Work order —
Where the listing below has a line containing "Outline the egg", output that line and all lines after it, verbatim, and no others.

Dataset content —
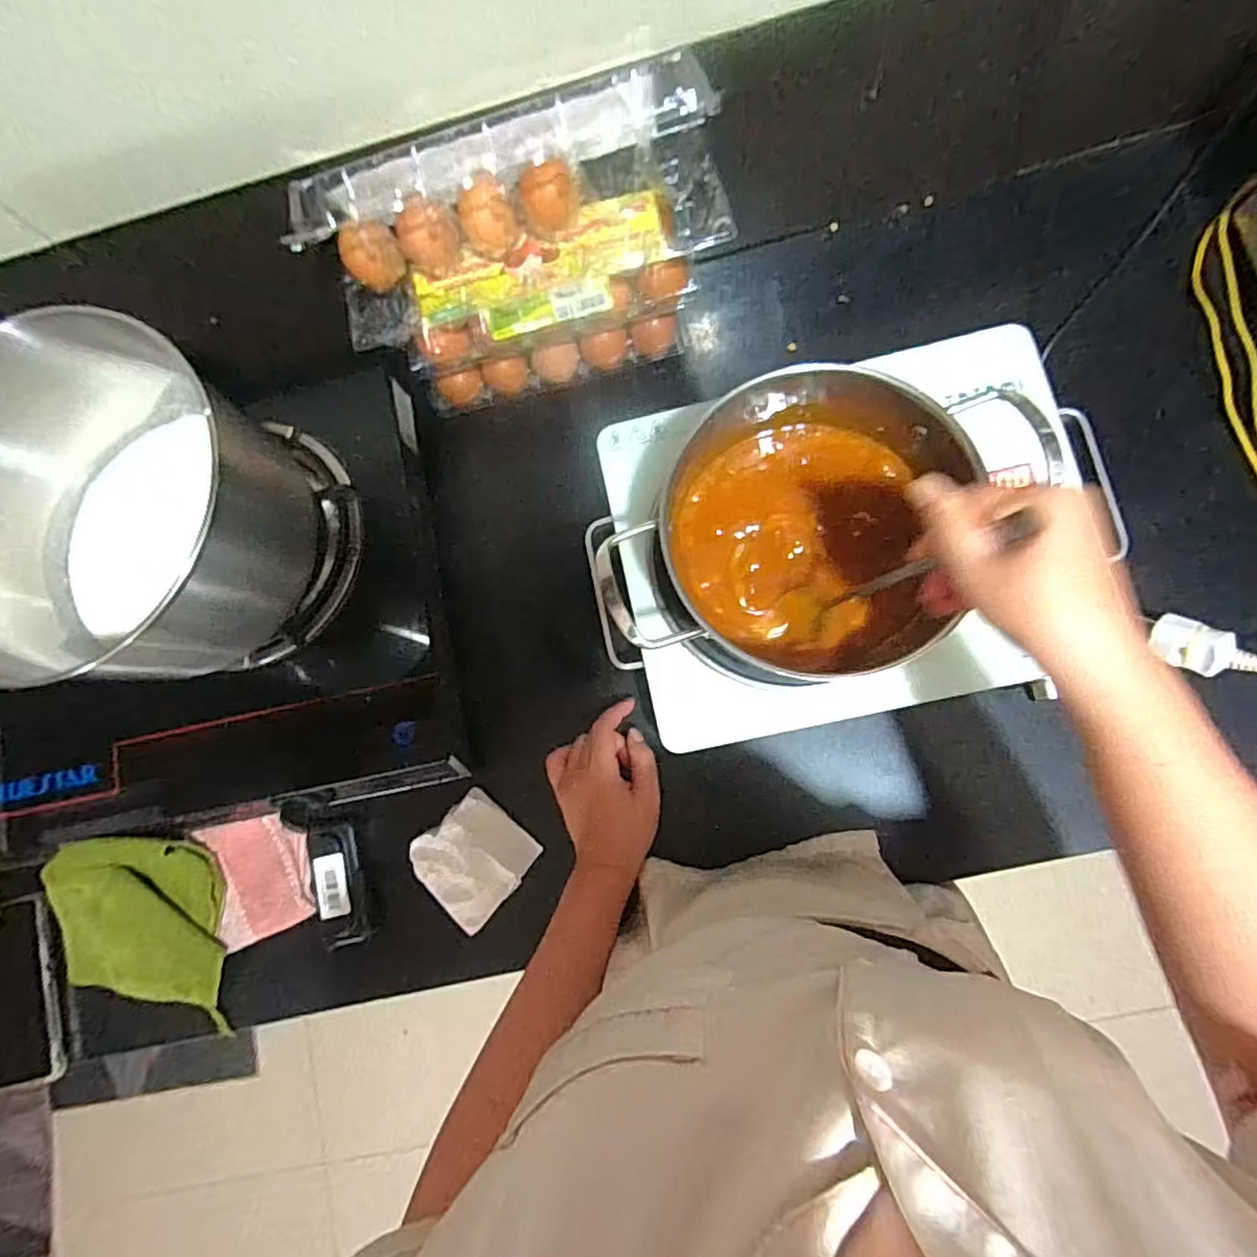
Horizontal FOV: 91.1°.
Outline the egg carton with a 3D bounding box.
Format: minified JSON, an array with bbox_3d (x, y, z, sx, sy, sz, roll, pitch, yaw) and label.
[{"bbox_3d":[-0.071,-0.287,0.476,0.277,0.208,0.088,-16,81,4],"label":"egg carton"}]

Final answer —
Outline the egg carton with a 3D bounding box.
Format: minified JSON, an array with bbox_3d (x, y, z, sx, sy, sz, roll, pitch, yaw) and label.
[{"bbox_3d":[-0.071,-0.287,0.476,0.277,0.208,0.088,-16,81,4],"label":"egg carton"}]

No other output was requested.